PROMPT:
Echo each line of the rows word for word, but leave out the pictures.

[DATASET RECORDS — start]

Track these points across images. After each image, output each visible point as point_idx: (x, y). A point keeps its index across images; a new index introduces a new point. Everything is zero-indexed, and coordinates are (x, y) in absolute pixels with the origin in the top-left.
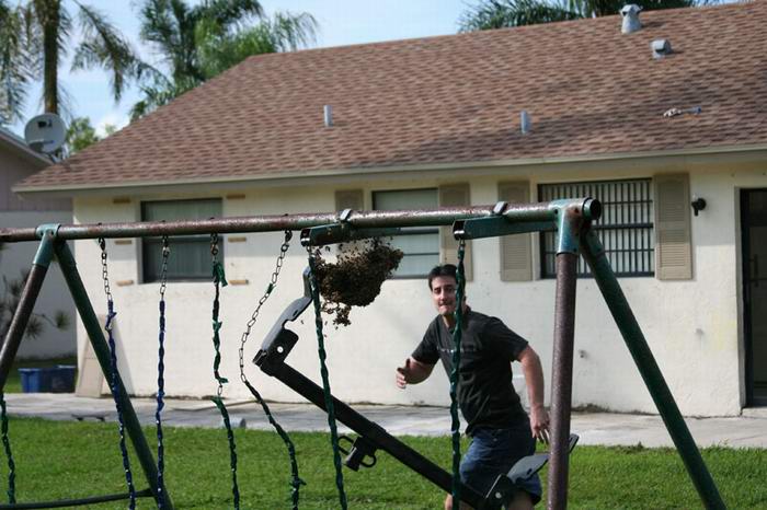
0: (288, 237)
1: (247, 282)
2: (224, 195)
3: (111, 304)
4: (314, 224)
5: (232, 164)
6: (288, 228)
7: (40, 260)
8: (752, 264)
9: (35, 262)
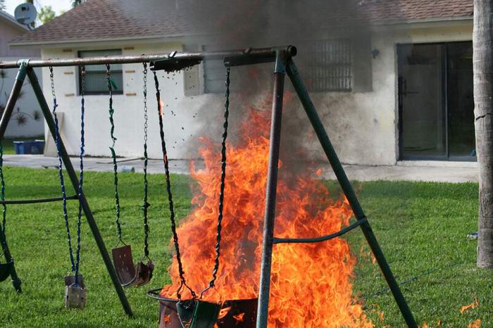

[DATASET RECORDS — finish]

ANSWER TO THE EXERCISE:
Track these points across images. After each image, output each visible point as point_idx: (x, y). A point keeps its index across images; a new index introduces a new point. Everything is zero-indexed, and coordinates are (x, y) in absolute pixels with the origin in the top-left.
0: (288, 237)
1: (247, 282)
2: (224, 195)
3: (111, 304)
4: (314, 224)
5: (232, 164)
6: (288, 228)
7: (40, 260)
8: (752, 264)
9: (35, 262)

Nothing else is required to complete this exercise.